OTTAWA - The Supreme Court of Canada has upheld a Nova Scotia boy's acquittal on a dangerous-driving charge because he didn't understand his rights due to a learning disability.
The high court unanimously agreed with a lower-court judge who declared the 15-year-old's police statement inadmissible.
Justice Morris Fish, writing for four of the seven Supreme Court judges, placed the onus on the police to determine a person's ability to understand their instructions.
"Police officers, in determining the appropriate language to use in explaining a young person's rights, must . . . make a reasonable effort to become aware of significant factors . . . such as learning disabilities and previous experience with the criminal justice system," Fish wrote.

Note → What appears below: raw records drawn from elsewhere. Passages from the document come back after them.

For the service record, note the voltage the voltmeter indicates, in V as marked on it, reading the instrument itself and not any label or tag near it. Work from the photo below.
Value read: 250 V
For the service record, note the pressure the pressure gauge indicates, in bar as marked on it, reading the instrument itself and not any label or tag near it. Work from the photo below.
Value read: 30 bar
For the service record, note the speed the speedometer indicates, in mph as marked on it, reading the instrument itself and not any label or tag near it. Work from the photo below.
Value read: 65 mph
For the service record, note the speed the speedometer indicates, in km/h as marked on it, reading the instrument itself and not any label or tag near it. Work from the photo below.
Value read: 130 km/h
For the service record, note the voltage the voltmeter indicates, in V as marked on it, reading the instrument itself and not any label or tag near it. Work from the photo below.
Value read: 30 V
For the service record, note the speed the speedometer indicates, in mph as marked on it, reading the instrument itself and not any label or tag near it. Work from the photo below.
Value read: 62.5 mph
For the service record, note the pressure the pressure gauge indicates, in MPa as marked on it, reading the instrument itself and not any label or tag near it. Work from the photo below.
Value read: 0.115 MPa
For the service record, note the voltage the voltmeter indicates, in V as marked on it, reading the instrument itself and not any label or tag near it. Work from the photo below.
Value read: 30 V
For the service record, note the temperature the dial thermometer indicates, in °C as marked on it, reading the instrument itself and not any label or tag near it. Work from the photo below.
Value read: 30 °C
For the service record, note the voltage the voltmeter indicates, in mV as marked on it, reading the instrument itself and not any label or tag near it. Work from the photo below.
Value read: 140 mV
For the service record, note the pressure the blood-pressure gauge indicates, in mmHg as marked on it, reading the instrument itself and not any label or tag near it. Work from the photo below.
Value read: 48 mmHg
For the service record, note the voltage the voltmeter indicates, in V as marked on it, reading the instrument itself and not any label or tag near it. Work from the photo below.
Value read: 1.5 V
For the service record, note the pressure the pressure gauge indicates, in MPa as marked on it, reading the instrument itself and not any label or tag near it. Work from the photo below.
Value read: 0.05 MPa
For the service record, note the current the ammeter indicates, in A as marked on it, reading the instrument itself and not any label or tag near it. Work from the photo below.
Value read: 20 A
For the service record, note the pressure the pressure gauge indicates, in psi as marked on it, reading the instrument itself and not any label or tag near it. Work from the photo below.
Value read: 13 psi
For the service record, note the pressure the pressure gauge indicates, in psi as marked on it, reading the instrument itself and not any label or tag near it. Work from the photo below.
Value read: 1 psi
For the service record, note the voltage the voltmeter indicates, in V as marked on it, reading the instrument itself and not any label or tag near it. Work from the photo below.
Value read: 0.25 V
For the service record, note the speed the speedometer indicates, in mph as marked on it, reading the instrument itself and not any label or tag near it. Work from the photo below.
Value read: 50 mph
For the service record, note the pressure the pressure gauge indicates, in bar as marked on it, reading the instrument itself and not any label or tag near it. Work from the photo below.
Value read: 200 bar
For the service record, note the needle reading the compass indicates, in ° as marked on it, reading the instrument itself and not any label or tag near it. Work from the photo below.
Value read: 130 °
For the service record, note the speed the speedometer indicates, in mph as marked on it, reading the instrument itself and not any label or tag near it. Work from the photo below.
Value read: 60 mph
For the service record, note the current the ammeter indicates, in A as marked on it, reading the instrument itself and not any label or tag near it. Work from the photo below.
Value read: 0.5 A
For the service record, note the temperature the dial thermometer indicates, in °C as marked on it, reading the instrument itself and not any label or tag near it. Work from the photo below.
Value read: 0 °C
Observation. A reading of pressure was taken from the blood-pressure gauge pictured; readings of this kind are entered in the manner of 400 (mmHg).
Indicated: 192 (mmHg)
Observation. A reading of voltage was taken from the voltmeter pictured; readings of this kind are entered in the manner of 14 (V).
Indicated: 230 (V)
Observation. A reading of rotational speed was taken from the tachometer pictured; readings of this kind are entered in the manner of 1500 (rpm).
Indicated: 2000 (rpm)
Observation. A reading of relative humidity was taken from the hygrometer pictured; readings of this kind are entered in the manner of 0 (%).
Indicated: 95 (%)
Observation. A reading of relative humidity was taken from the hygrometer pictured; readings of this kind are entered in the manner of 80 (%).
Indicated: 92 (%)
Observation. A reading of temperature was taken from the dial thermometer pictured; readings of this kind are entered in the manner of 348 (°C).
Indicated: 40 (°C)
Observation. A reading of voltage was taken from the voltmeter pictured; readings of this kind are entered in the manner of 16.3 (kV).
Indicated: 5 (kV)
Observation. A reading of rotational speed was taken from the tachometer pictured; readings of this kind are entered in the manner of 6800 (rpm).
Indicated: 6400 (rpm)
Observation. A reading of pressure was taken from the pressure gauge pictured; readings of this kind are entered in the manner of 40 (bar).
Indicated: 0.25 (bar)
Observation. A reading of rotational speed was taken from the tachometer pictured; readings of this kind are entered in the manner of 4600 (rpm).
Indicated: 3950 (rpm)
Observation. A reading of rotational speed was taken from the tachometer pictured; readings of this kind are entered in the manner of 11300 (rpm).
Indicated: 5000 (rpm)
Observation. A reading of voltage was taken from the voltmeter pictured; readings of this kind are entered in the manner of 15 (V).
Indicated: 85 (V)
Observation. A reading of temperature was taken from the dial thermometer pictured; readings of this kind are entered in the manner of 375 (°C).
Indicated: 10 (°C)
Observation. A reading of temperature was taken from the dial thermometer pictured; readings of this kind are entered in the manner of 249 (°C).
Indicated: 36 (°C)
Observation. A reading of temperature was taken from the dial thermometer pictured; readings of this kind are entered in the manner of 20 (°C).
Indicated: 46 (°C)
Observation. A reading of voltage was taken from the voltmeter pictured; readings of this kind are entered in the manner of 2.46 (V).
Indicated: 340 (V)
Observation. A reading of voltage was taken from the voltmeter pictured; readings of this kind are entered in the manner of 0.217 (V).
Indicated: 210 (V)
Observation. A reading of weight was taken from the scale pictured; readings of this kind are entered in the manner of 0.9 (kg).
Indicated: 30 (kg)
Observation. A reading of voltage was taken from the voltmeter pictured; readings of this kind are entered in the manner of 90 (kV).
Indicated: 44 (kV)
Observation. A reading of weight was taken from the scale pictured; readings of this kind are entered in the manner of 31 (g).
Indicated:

A statement should not be admitted if a trial judge is not satisfied a young person understood their right to consult counsel or to have a parent present, or the consequences of waiving those rights, he wrote.
"The trial judge was . . . bound to find the statements inadmissible if she was not satisfied beyond a reasonable doubt that the young person's rights were explained to him in language appropriate to his understanding or if she had a reasonable doubt whether the young person understood his right to counsel and therefore could validly waive it," he said.
"It is clear from her reasons that she was left with a reasonable doubt in both respects."
The boy, who was charged with dangerous driving causing bodily harm, was read his rights, said he understood them and signed a waiver-of-rights form.
But the youth court judge ruled his videotaped statement inadmissible, saying prosecutors failed to prove "beyond a reasonable doubt" that the statement was voluntary and that Youth Justice Act requirements had been met.
The Court of Appeal allowed the appeal, set aside the verdict of acquittal and ordered a new trial.
The accused took that decision to the Supreme Court and won.
Four of the Supreme Court justices agreed with the "reasonable doubt" standard set by the lower-court judge, but three others said that, while it doesn't change the acquittal, holding the burden of proof in such cases to a "balance of probabilities" was standard enough.
The charge against the boy was laid after an Aug. 8, 2004, accident that nearly killed a 24-year-old man who was walking home from a friend's bachelor party in Dartmouth.
The man spent two weeks in a coma and wasn't expected to live.
The accused teen gave a 90-minute partial confession to police that day. He originally claimed he wasn't the driver, but later admitted he was at the wheel.
The boy was sentenced to a year in a youth detention facility in September 2005 for a host of other motor vehicle-related offences.
During sentencing at that time, the court heard the boy had racked up 39 previous convictions since he began stealing cars as a 12-year-old.